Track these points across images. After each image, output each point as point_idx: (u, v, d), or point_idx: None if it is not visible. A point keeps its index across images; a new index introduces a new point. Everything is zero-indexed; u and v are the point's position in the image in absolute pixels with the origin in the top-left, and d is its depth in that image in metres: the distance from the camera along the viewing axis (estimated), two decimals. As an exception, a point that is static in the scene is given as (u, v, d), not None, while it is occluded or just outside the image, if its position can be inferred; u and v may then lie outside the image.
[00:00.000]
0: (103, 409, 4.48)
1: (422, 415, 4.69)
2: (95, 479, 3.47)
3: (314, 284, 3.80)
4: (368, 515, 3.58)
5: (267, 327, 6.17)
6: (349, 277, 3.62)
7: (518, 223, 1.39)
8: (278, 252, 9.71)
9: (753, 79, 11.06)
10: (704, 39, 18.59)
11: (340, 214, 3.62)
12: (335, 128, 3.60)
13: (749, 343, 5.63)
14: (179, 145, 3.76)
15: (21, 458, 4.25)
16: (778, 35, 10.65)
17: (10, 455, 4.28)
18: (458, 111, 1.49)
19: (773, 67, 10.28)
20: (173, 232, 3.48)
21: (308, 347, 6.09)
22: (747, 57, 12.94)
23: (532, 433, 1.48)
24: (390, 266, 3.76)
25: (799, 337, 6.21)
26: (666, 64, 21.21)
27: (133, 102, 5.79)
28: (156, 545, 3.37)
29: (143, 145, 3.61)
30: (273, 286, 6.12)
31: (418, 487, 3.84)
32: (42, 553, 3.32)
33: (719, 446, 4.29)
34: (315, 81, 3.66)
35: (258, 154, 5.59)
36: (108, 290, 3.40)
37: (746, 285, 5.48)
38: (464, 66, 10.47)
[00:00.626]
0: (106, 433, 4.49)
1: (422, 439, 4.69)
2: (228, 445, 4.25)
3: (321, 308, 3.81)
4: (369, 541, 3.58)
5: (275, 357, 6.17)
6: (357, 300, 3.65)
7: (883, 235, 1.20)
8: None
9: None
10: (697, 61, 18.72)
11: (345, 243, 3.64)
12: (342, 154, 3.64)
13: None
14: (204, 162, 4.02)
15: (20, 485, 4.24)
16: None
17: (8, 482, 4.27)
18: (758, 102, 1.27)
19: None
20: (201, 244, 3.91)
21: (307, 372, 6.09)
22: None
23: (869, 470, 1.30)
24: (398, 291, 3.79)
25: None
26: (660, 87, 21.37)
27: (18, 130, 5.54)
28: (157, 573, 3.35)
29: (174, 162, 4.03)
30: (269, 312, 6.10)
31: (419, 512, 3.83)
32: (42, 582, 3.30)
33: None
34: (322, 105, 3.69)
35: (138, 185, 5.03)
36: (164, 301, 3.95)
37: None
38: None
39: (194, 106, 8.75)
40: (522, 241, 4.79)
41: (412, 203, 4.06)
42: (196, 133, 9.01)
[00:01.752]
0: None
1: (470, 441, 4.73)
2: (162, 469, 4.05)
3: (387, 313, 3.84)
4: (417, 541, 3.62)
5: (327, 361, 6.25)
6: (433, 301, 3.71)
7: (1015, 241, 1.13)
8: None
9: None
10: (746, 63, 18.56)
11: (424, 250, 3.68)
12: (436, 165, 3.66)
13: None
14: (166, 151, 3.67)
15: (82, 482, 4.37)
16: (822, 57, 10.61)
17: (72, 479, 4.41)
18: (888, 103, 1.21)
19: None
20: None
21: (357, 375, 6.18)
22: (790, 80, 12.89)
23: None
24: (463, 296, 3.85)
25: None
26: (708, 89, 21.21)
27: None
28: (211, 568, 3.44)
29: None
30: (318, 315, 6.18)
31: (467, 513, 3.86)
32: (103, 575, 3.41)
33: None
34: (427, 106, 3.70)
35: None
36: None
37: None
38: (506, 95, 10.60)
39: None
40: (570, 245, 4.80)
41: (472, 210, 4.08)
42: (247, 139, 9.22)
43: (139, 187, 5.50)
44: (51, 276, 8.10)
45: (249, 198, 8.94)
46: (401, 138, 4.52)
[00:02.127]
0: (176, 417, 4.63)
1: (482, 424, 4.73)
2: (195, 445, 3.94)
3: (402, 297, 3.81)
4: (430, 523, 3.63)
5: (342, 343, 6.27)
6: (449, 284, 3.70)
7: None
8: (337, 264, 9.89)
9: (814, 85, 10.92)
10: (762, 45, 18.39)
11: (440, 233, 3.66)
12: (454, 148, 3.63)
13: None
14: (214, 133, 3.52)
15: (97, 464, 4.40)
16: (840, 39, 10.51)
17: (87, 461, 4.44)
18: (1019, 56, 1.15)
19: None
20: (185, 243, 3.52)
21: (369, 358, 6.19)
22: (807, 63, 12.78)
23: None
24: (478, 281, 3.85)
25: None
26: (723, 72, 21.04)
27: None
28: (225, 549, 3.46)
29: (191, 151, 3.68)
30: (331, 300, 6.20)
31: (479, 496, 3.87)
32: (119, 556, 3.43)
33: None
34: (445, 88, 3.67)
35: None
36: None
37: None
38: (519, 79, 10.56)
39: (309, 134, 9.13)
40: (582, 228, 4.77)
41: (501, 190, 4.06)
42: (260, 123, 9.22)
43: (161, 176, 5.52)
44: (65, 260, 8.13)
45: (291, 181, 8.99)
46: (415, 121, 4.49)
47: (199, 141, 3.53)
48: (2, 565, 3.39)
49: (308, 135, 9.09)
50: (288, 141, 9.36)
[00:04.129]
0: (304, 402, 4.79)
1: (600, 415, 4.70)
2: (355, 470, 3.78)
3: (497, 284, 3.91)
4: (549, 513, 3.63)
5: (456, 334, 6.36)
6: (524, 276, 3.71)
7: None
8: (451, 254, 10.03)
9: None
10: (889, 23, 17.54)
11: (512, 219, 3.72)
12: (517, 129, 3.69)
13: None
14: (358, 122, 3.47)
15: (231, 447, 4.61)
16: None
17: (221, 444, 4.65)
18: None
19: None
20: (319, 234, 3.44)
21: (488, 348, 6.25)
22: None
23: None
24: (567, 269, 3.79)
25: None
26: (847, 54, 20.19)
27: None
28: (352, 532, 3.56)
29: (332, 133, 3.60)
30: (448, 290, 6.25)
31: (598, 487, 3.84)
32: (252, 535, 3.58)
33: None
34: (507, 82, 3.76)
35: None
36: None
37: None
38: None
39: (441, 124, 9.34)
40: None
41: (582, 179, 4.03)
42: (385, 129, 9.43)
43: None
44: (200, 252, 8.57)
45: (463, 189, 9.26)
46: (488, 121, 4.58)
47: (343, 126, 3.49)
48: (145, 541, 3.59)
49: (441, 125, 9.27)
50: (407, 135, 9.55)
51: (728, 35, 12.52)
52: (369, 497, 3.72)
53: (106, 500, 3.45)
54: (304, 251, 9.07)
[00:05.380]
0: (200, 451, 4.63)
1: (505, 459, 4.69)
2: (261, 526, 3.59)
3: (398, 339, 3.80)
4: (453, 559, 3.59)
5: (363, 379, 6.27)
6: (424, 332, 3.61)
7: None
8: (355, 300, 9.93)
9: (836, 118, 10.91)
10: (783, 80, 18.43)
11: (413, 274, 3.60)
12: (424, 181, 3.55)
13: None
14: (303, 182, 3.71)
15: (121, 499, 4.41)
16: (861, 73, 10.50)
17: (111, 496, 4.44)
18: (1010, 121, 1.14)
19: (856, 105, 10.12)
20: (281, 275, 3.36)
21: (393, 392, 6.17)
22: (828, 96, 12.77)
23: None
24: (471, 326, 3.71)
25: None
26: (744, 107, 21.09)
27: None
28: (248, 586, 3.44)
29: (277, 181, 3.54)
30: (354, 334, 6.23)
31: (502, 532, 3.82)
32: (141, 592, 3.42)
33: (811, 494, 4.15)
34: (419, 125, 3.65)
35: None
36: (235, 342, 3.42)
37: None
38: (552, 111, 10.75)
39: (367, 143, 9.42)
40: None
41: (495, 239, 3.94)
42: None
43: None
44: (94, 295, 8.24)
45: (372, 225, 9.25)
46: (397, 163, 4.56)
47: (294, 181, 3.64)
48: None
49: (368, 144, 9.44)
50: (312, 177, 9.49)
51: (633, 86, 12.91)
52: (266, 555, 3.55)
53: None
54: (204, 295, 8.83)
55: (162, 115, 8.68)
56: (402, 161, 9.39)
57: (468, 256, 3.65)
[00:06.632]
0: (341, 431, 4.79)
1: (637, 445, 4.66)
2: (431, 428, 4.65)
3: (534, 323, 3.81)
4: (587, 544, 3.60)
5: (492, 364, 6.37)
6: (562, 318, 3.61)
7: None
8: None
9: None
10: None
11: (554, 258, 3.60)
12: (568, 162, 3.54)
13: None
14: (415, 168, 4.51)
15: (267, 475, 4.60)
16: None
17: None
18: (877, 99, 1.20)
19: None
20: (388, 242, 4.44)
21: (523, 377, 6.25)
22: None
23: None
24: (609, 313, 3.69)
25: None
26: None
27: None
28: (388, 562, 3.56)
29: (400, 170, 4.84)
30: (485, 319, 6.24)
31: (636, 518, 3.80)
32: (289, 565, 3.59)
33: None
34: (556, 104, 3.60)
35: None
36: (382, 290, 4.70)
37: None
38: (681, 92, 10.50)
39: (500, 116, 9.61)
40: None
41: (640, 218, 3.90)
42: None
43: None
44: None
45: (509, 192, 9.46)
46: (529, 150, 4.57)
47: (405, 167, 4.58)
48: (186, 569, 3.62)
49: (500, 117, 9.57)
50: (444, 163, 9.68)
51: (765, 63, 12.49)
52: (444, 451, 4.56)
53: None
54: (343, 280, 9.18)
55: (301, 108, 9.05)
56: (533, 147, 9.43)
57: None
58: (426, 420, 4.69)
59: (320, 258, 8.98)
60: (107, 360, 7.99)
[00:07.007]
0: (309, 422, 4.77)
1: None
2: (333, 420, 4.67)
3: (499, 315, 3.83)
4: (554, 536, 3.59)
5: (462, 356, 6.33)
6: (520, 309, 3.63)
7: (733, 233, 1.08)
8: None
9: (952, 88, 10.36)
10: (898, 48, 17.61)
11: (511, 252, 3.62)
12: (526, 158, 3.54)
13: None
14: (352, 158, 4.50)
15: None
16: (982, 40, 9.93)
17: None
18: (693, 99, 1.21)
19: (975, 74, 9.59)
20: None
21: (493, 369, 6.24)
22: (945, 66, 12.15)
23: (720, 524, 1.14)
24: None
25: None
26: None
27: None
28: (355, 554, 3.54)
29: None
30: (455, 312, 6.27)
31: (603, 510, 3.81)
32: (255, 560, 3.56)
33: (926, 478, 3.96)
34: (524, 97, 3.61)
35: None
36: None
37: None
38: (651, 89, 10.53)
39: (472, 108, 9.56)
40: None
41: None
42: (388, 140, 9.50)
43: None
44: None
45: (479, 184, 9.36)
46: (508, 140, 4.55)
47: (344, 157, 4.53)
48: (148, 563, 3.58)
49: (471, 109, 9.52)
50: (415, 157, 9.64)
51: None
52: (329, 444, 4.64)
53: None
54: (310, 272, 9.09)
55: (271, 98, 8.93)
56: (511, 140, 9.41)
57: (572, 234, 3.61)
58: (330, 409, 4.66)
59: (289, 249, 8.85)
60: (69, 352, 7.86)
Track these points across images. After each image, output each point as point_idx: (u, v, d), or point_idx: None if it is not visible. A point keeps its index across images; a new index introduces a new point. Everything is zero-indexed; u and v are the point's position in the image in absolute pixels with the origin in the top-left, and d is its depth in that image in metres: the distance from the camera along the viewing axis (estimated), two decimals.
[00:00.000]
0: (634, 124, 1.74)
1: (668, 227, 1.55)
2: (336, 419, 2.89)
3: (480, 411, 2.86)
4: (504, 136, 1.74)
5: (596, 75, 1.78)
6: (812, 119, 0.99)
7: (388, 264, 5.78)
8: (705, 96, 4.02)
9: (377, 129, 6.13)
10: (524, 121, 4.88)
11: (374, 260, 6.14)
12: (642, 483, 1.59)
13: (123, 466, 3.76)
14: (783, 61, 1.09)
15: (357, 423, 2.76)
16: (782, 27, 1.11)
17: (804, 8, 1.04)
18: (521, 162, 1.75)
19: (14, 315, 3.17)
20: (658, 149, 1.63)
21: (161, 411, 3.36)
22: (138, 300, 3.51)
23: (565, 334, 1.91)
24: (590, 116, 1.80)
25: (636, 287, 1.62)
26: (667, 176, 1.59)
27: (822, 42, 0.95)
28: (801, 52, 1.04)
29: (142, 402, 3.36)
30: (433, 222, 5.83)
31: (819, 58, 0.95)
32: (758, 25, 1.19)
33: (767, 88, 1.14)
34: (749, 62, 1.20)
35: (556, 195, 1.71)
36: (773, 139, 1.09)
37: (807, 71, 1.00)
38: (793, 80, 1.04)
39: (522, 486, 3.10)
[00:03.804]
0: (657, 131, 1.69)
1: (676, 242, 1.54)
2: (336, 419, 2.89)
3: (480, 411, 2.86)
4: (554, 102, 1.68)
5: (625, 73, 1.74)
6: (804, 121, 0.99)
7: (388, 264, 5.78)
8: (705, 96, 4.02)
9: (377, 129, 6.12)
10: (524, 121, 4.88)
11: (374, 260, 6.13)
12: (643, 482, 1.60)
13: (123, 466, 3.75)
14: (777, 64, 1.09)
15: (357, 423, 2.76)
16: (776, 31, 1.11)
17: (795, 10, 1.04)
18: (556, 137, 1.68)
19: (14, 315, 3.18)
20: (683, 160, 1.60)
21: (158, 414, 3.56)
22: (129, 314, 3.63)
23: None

######

What to do = Each line from the top of the listing down to and including the one containing "22: (747, 57, 12.94)" should be transcribed exactly; nothing else is to be output.

Response for this exercise =
Track these points across images. After each image, output each point as point_idx: (u, v, d), or point_idx: None if it is not visible. A point keeps its index across images; a new index introduces a new point. Everything is zero-indexed; u and v are the point's position in the image in absolute pixels with the origin in the top-left, and d is its depth in that image in metres: the distance from the camera along the viewing axis (estimated), two decimals. As an exception, a point that is static in the scene is given as (u, v, d), not None, while it is occluded or just outside the image, if its position can be inferred; u and v may then lie outside the image.
[00:00.000]
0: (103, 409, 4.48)
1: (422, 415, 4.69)
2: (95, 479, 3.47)
3: (314, 284, 3.80)
4: (368, 515, 3.58)
5: (267, 327, 6.17)
6: (349, 277, 3.62)
7: (518, 223, 1.39)
8: (278, 252, 9.71)
9: (753, 79, 11.06)
10: (704, 39, 18.59)
11: (340, 214, 3.62)
12: (335, 128, 3.60)
13: (749, 343, 5.63)
14: (179, 145, 3.76)
15: (21, 458, 4.25)
16: (778, 35, 10.65)
17: (10, 455, 4.28)
18: (458, 111, 1.49)
19: (773, 67, 10.28)
20: (173, 232, 3.48)
21: (308, 347, 6.09)
22: (747, 57, 12.94)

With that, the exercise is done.